Current Deep Learning (DL) architectures are growing larger to learn from complex datasets. Training and tuning astronomical sized models are time and energy consuming and stalls the progress in AI. Industries are increasingly investing in specialized hardware and deep learning accelerators like TPUs and GPUs to scale up the process. It is taken for granted that commodity hardware CPU is incapable of outperforming powerful accelerators such as GPUs in a head-to-head comparison of training large DL models. However, GPUs come with additional concerns: expensive infrastructural change which only few can afford, hard to virtualize, main memory limitations. Furthermore, the energy consumption of current AI training is prohibitively expensive. An article from MIT Technology Review noted that training one Deep Learning models are generating more carbon footprint than five cars in their lifetime.

In this talk, I will demonstrate the first algorithmic progress that challenges the common knowledge prevailing in the community that specialized processors like GPUs are significantly superior to CPUs for training large neural networks.
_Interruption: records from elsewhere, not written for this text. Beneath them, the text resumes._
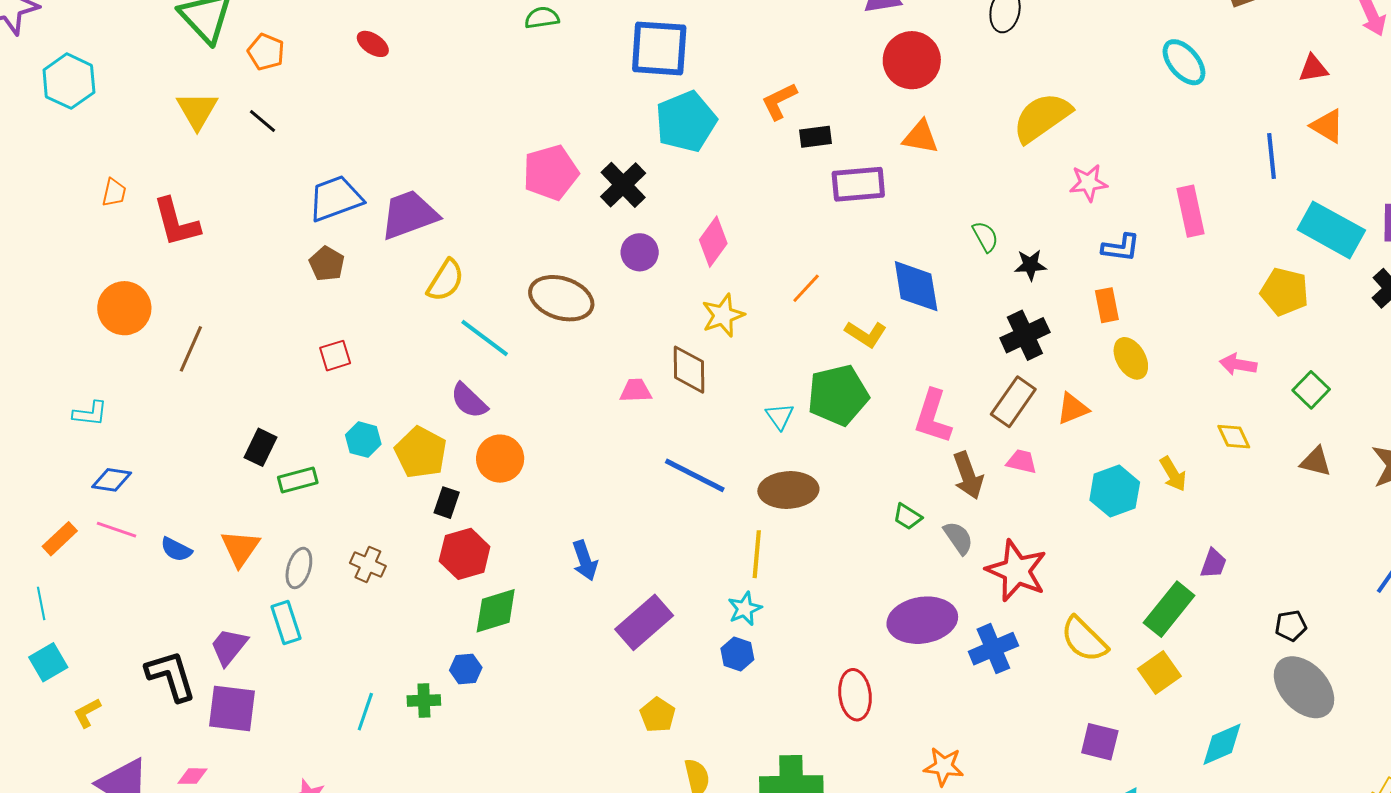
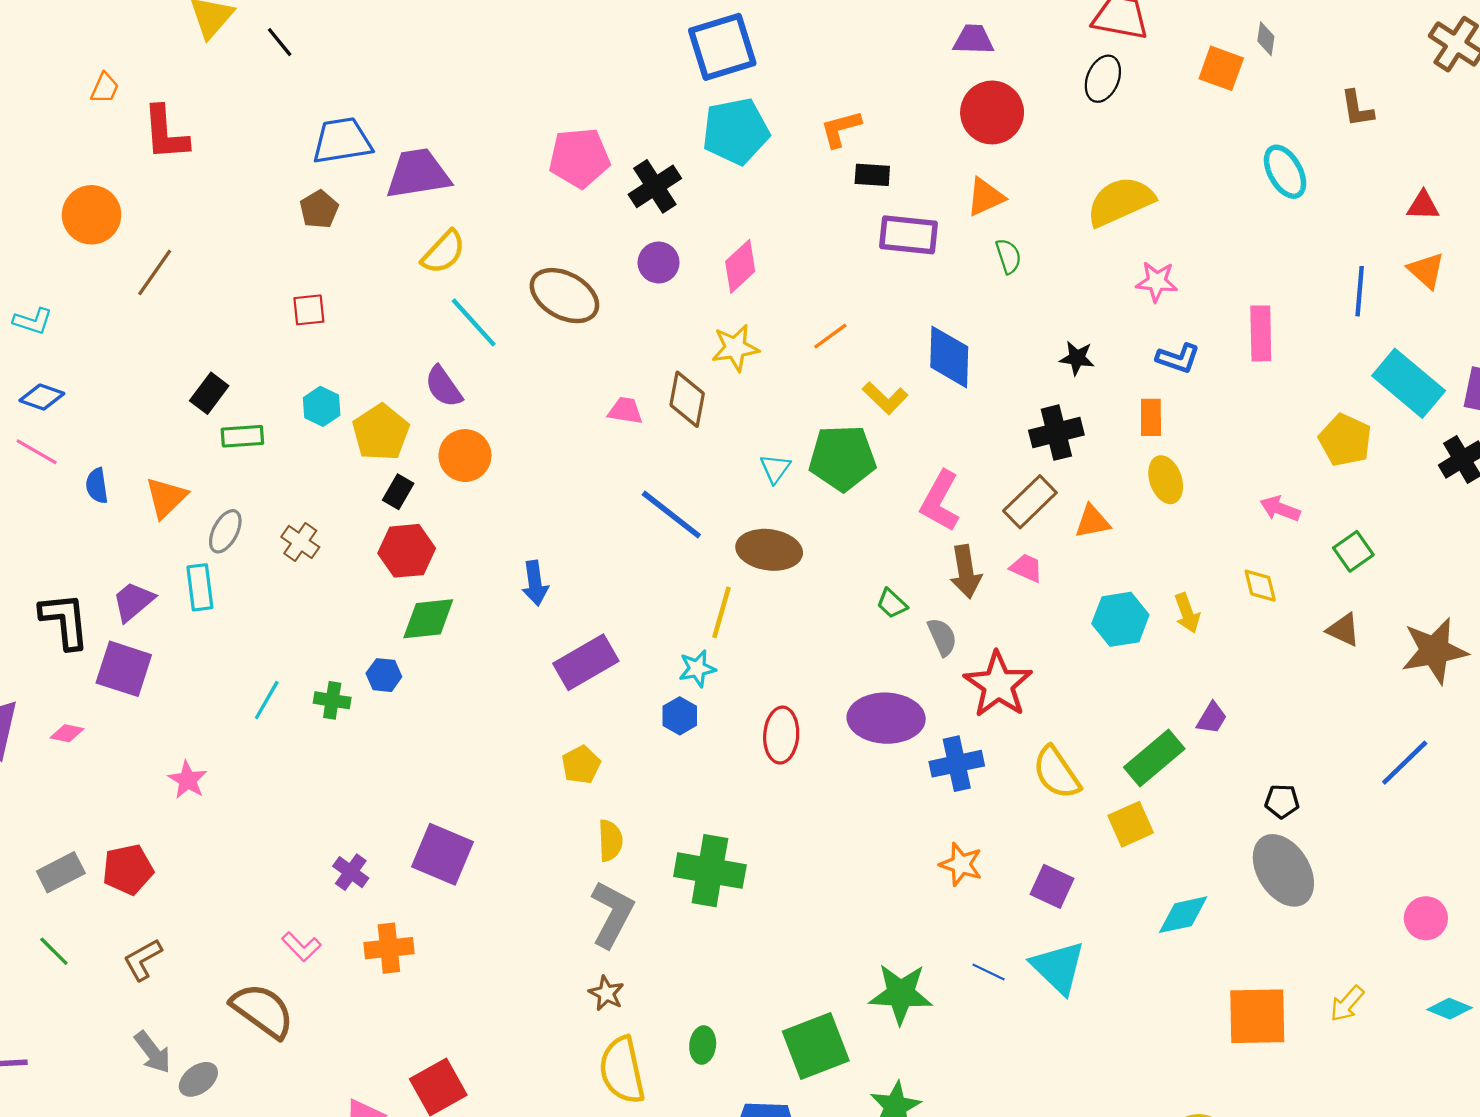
blue square: (659, 48) -> (722, 47), turned -32
orange triangle: (921, 137) -> (985, 197), turned -45
green semicircle: (985, 237) -> (1008, 256), moved
blue semicircle: (176, 549) -> (97, 486), turned 44
red ellipse: (855, 695) -> (781, 735), moved
orange star: (944, 767) -> (961, 864), moved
The algorithm is a novel alternative to traditional matrix-multiplication-based backpropagation. We will show how data structures, particularly hash tables, can reduce the no of multiplications associated with the forward pass of the neural networks. The resulting algorithm is orders of magnitude cheaper and hence energy efficient. The very sparse nature of updates uniquely allows for an asynchronous data-parallel gradient descent algorithm. A C++ implementation with multi-core parallelism and workload optimization on CPU is anywhere from 4-15x faster than the most optimized implementations of Tensorflow on the best availableV100 GPUs in a head-to-head comparison. The associated task is training a 100-million-parameter neural network on Kaggle Amazon recommendation datasets. If time permits, I will also illustrate some of our developed softwares in this direction.

Biography

Anshumali Shrivastava is an associate professor in the computer science department at Rice University. He is also the Founder and CEO of ThirdAI Corp, a company that is democratizing AI to commodity hardware through software innovations. His broad research interests include randomized algorithms for large-scale machine learning. In 2018, Science news named him one of the Top-10 scientists under 40 to watch. He is a recipient of the National Science Foundation CAREER Award, a Young Investigator Award from the Air Force Office of Scientific Research, a machine learning research award from Amazon, and a Data Science Research Award from Adobe. He has won numerous paper awards, including Best Paper Award at NIPS 2014 and Most Reproducible Paper Award at SIGMOD 2019.